Business Insider falsely claimed a report by an NGO asserted that “Trump may have bombed Yemen more than all previous US presidents combined.” While the claim, though falsely cited, is technically correct it lacks the important context that only two other presidents in American history have ordered any airstrikes in Yemen at all.
BACKGROUND: In 2014, during the presidency of Barack Obama, a civil war erupted in Yemen. This conflict drew in regional powers including Saudi Arabia and — to a lesser extent — the United Arab Emirates. The United States also intervened, conducting airstrikes against Al-Qaeda in the Arabian Peninsula (AQAP), one of the belligerents in the conflict, as well as the Islamic State organization and other actors. These airstrikes continued during the presidency of Donald Trump.
THE CLAIM: On October 27, 2020, Business Insider published a story titled “Trump may have bombed Yemen more than all previous US presidents combined, new report finds.” The dramatic claim contained in the Business Insider headline is neither repeated nor elaborated upon anywhere in the body of the story. The story does, however, link to an October 2020 report by the NGO Airwars titled “Eroding Transparency: Trump in Yemen.“
INVESTIGATION: A close examination of the Airwars report fails to unearth any claim within it that Donald Trump “may have bombed Yemen more than all previous US presidents combined.” The closest thing to such an assertion in the report is found on page four, which offers a qualitatively and chronologically different assessment.
A total of 230 alleged and declared US kinetic actions took place in Yemen during Donald Trump’s presidency (2017-2020) according to Airwars monitoring. Of these, 181 US actions were officially declared. This likely marked the most intensive period of strikes in that country by any US president since 2001. However, this high tally disguises significant variations between individual years.
Having established that the report cited by Business Insider does not, in fact, claim that “Trump may have bombed Yemen more than all previous US presidents combined,” we next turn our attention to whether or not such a claim may be correct, even if falsely cited.
A July 2020 report by the Congressional Research Service, “Instances of Use of United States Armed Forces Abroad, 1798-2020,” notes that the first use of U.S. military forces in Yemen occurred in 2000 during the presidency of Bill Clinton when a small element of ground troops was deployed in the country. The Bureau of Investigative Journalism explains that the “US conducted its first known drone strike outside of Afghanistan in Yemen in 2002. The second attack in the country did not take place for another seven years.”
While it is likely that Donald Trump did, indeed, preside over more bombings of Yemen “than all previous US presidents combined” it is also true that virtually all drone strikes in Yemen carried out by the United States in its history occurred during just two presidencies, those of Barack Obama and Donald Trump (one strike, executed in 2002, was carried out during the presidency of George W. Bush).
RATING: Business Insider claimed the Airwars report they cited found that “Trump may have bombed Yemen more than all previous US presidents combined.” The report makes no such claim, nor anything similar to it, only indicating that Trump had been more prolific in his use of airpower against Yemen than either of the previous two presidents, George W. Bush and Barack Obama.

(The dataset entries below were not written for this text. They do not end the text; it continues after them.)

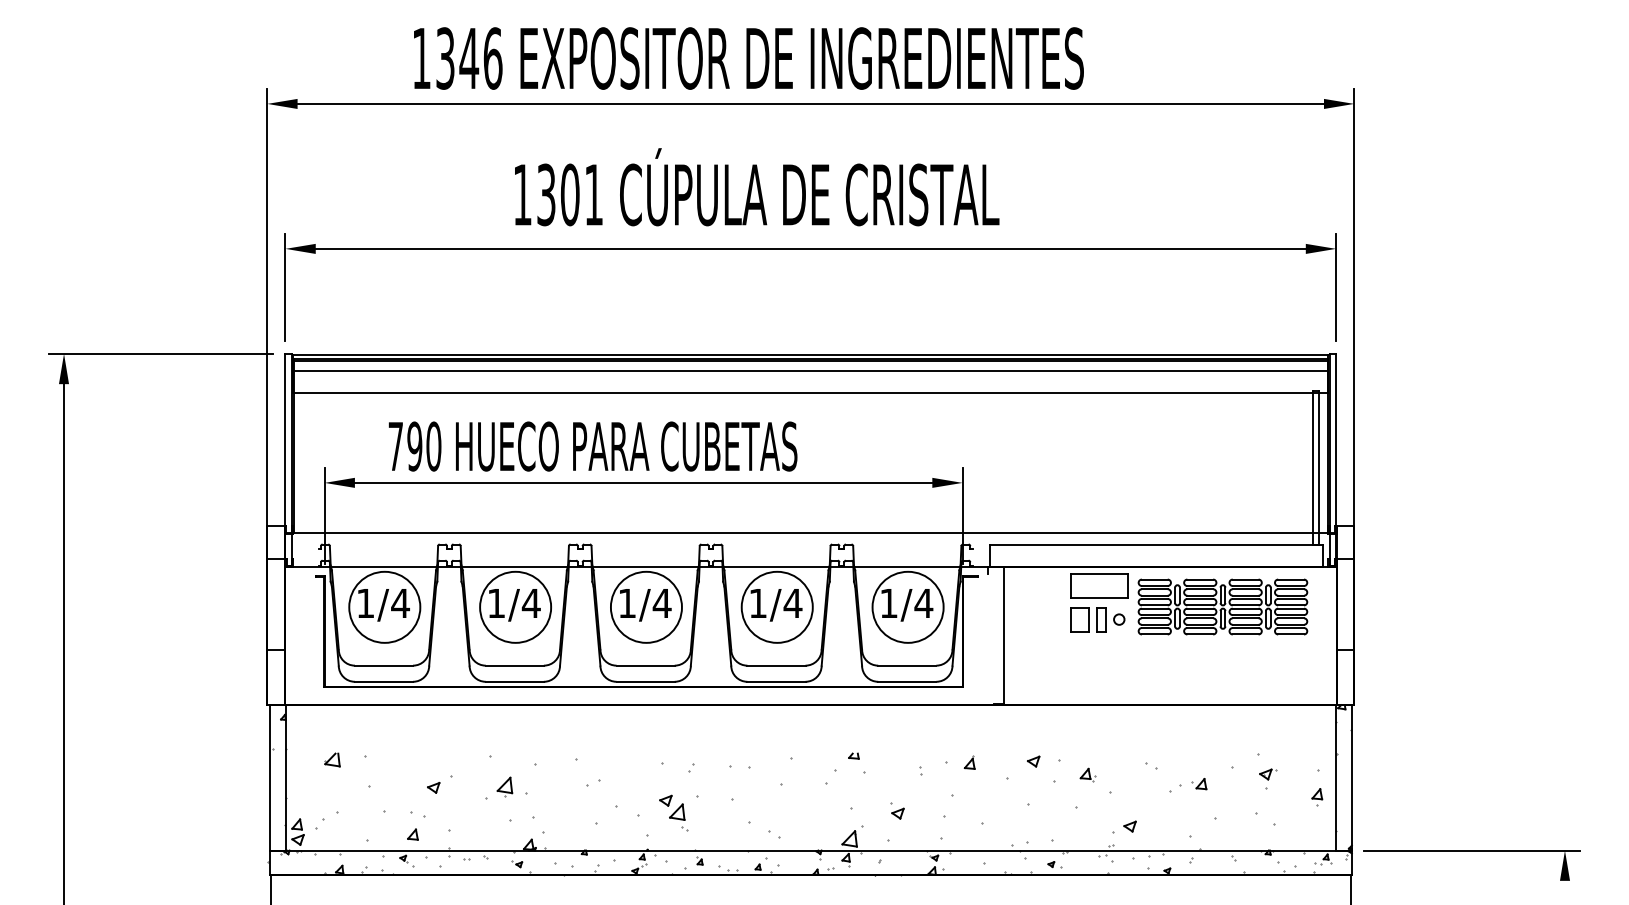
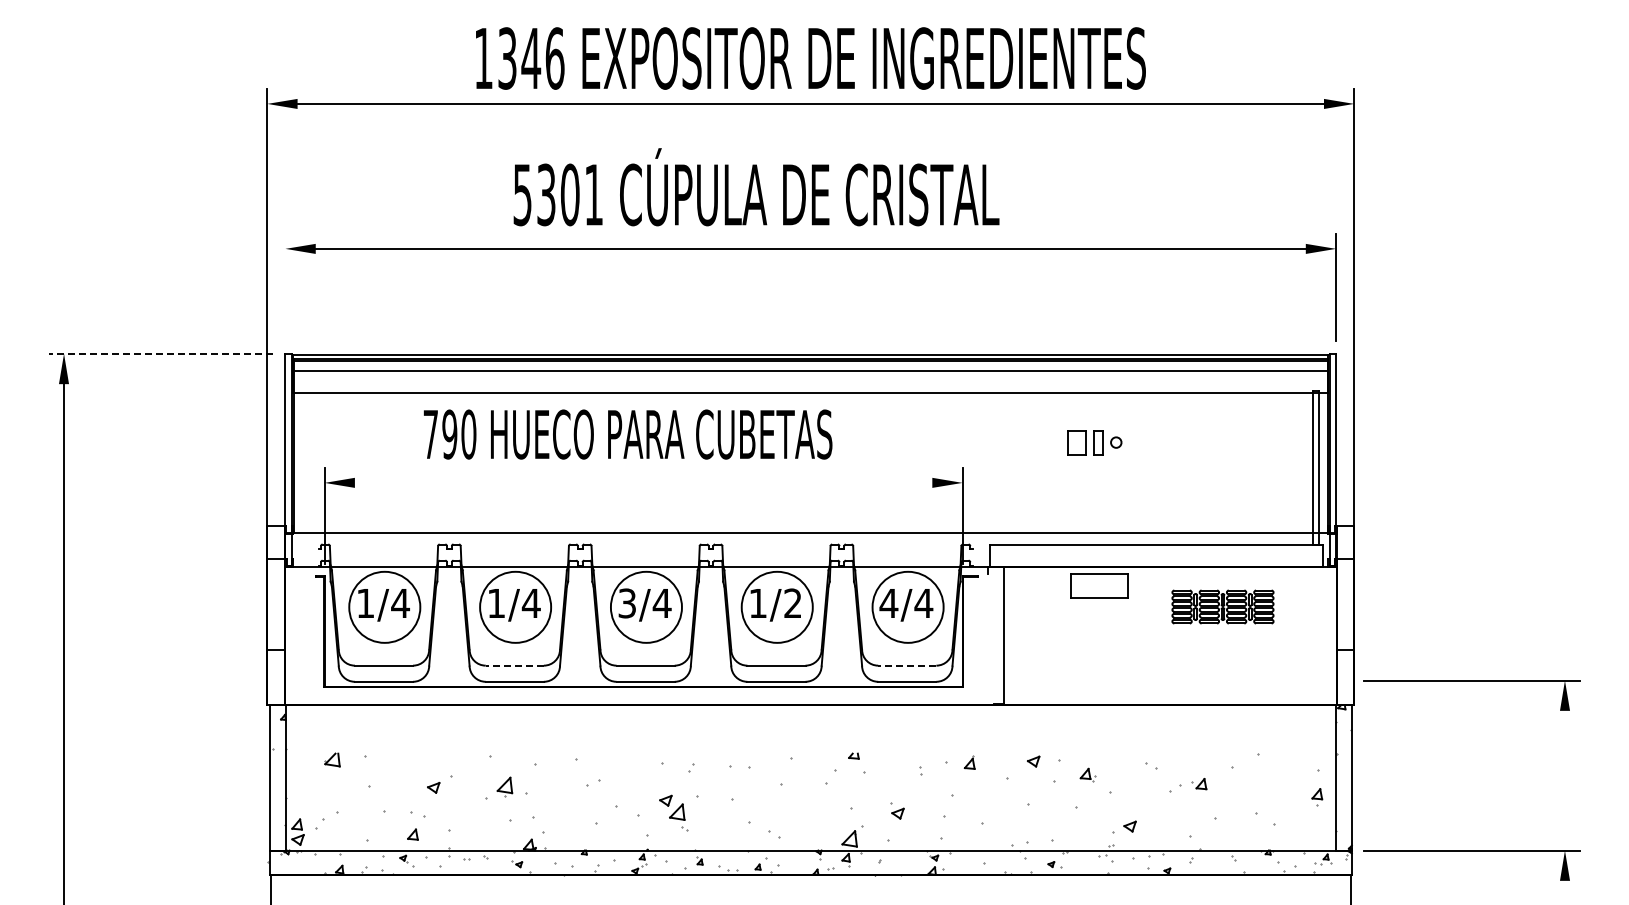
text at (748, 58) position: (748, 58) -> (810, 58)
text at (522, 195): 1301 -> 5301
line at (285, 287): present -> none
line at (160, 353): solid -> dashed
text at (592, 446) position: (592, 446) -> (627, 434)
line at (643, 482): present -> none
text at (792, 602): 1/4 -> 1/2
text at (626, 603): 1/4 -> 3/4
text at (888, 603): 1/4 -> 4/4
part at (1222, 606) size: 172x58 px -> 104x36 px
part at (1097, 619) position: (1097, 619) -> (1094, 442)
line at (514, 665): solid -> dashed
line at (906, 665): solid -> dashed
part at (1471, 681): none -> present
part at (1268, 778): present -> none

We rate the assertion that the Airwars report contained this claim as FALSE.
As for the assertion itself, it may be technically correct that Donald Trump “may have bombed Yemen more than all previous US presidents combined.” However, only three of 45 American presidents have ordered any type of air strike against Yemen at all, an important fact Business Insider omits. The result is a headline that is nothing more than clickbait. We rate it as TRUE but LACKING ADEQUATE CONTEXT.
Status: Business Insider did not publish a correction within 72 hours of making the false claim.